Look below for the line holding "left hip: (877, 358)" and the line holding "left knee: (636, 421)". Transcribe exactly those lines and all lines between them, nothing more.
DATA SHOWN Start Marker
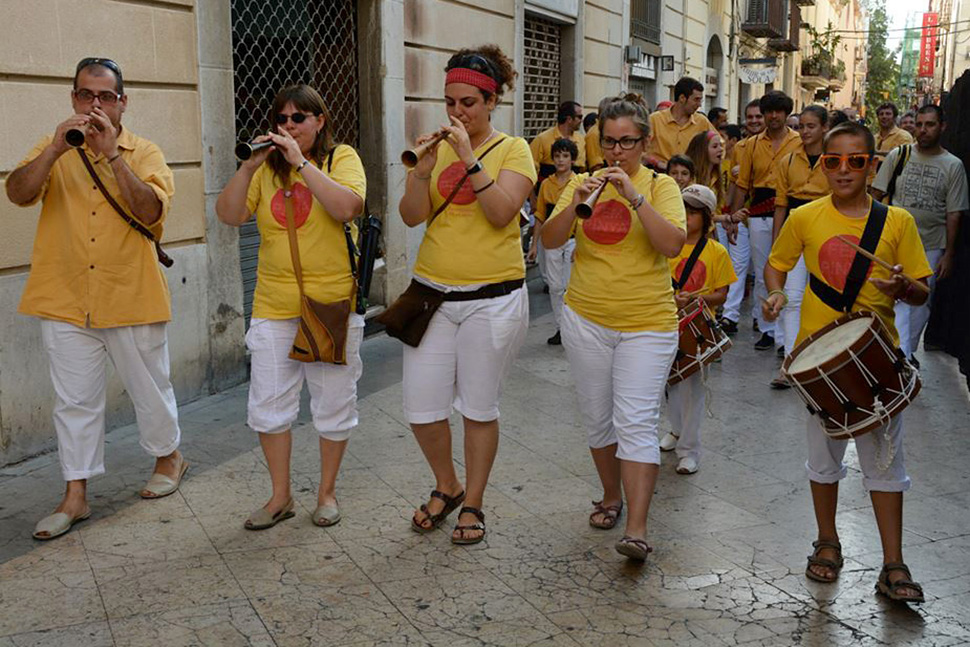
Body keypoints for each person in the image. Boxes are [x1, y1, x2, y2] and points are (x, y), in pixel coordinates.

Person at [5, 58, 185, 540]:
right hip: (63, 294)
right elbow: (18, 193)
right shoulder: (54, 145)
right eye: (86, 95)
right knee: (74, 401)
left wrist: (112, 157)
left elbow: (150, 212)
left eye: (106, 96)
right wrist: (54, 151)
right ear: (73, 99)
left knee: (149, 387)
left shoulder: (145, 151)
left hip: (130, 291)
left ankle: (169, 456)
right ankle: (76, 493)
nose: (95, 105)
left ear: (123, 103)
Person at [763, 121, 932, 604]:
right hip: (820, 360)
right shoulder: (805, 218)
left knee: (886, 464)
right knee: (823, 460)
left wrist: (903, 287)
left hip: (877, 358)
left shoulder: (897, 223)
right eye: (832, 161)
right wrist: (774, 294)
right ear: (821, 164)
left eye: (856, 161)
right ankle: (827, 541)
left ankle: (893, 563)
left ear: (872, 165)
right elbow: (777, 265)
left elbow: (921, 290)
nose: (843, 170)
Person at [398, 45, 536, 545]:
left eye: (468, 104)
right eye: (450, 102)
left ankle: (472, 501)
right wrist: (421, 171)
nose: (457, 113)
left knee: (478, 407)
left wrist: (466, 157)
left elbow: (502, 213)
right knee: (421, 408)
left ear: (491, 101)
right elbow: (411, 216)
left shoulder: (514, 150)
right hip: (433, 295)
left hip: (492, 298)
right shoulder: (437, 153)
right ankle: (447, 484)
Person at [541, 96, 686, 561]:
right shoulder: (582, 182)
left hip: (647, 322)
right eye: (609, 142)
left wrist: (634, 196)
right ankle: (610, 495)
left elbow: (672, 244)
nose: (617, 152)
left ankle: (638, 529)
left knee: (636, 421)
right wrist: (577, 204)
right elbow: (549, 239)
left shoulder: (661, 186)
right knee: (598, 417)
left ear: (644, 142)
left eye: (627, 142)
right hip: (586, 317)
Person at [216, 84, 366, 530]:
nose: (288, 127)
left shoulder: (342, 159)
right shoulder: (265, 171)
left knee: (333, 402)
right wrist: (248, 167)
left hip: (331, 302)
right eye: (281, 119)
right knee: (268, 405)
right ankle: (280, 496)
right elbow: (229, 215)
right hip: (274, 303)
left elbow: (346, 207)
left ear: (320, 121)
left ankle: (327, 493)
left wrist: (302, 164)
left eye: (298, 118)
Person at [872, 105, 969, 364]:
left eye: (930, 125)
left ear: (942, 127)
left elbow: (954, 213)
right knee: (890, 298)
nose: (923, 130)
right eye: (920, 124)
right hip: (893, 241)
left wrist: (948, 254)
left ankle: (906, 350)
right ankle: (896, 350)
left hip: (931, 244)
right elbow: (876, 196)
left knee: (920, 301)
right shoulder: (898, 155)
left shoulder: (953, 165)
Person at [659, 184, 736, 474]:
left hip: (697, 328)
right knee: (669, 384)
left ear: (706, 217)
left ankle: (690, 449)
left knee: (693, 387)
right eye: (683, 210)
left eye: (693, 212)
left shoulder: (716, 252)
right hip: (665, 321)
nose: (686, 217)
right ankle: (677, 431)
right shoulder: (665, 245)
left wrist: (696, 298)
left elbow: (722, 294)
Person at [730, 91, 802, 351]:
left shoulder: (798, 142)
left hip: (792, 213)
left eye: (778, 111)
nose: (773, 116)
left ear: (786, 113)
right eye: (769, 111)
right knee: (764, 272)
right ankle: (768, 328)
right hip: (759, 211)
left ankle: (787, 336)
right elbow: (742, 184)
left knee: (790, 273)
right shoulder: (750, 145)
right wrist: (733, 220)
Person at [769, 105, 831, 388]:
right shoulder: (788, 161)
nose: (805, 132)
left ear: (824, 128)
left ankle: (823, 362)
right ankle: (789, 364)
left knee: (824, 298)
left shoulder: (834, 160)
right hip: (795, 229)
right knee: (791, 298)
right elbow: (781, 204)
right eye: (802, 126)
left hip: (825, 231)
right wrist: (776, 243)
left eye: (811, 126)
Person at [718, 102, 766, 334]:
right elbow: (737, 184)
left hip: (766, 215)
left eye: (758, 116)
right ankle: (730, 315)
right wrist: (732, 216)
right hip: (743, 216)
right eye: (750, 116)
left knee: (762, 269)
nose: (754, 120)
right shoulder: (740, 147)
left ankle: (762, 316)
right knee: (737, 266)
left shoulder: (786, 145)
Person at [531, 138, 579, 345]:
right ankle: (560, 327)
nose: (561, 160)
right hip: (551, 241)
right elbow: (540, 216)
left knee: (570, 286)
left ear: (572, 159)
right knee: (554, 286)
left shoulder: (580, 182)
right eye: (557, 156)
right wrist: (534, 245)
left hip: (572, 239)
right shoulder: (546, 185)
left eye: (565, 156)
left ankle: (572, 328)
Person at [645, 77, 714, 170]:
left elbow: (720, 146)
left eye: (700, 100)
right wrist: (658, 163)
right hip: (659, 175)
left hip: (690, 178)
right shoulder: (655, 120)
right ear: (682, 98)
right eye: (696, 99)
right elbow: (640, 149)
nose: (699, 104)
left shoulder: (702, 122)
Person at [530, 100, 586, 182]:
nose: (581, 121)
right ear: (569, 119)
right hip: (549, 189)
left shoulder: (581, 140)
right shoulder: (542, 139)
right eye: (579, 117)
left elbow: (583, 168)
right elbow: (531, 169)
DATA SHOWN End Marker
§ **EXERCISE RESULT**
left hip: (877, 358)
left shoulder: (897, 223)
right eye: (832, 161)
right wrist: (774, 294)
right ear: (821, 164)
left eye: (856, 161)
right ankle: (827, 541)
left ankle: (893, 563)
left ear: (872, 165)
right elbow: (777, 265)
left elbow: (921, 290)
nose: (843, 170)
Person at [398, 45, 536, 545]:
left eye: (468, 104)
right eye: (450, 102)
left ankle: (472, 501)
right wrist: (421, 171)
nose: (457, 113)
left knee: (478, 407)
left wrist: (466, 157)
left elbow: (502, 213)
right knee: (421, 408)
left ear: (491, 101)
right elbow: (411, 216)
left shoulder: (514, 150)
right hip: (433, 295)
left hip: (492, 298)
right shoulder: (437, 153)
right ankle: (447, 484)
Person at [541, 96, 686, 561]:
right shoulder: (582, 182)
left hip: (647, 322)
right eye: (609, 142)
left wrist: (634, 196)
right ankle: (610, 495)
left elbow: (672, 244)
nose: (617, 152)
left ankle: (638, 529)
left knee: (636, 421)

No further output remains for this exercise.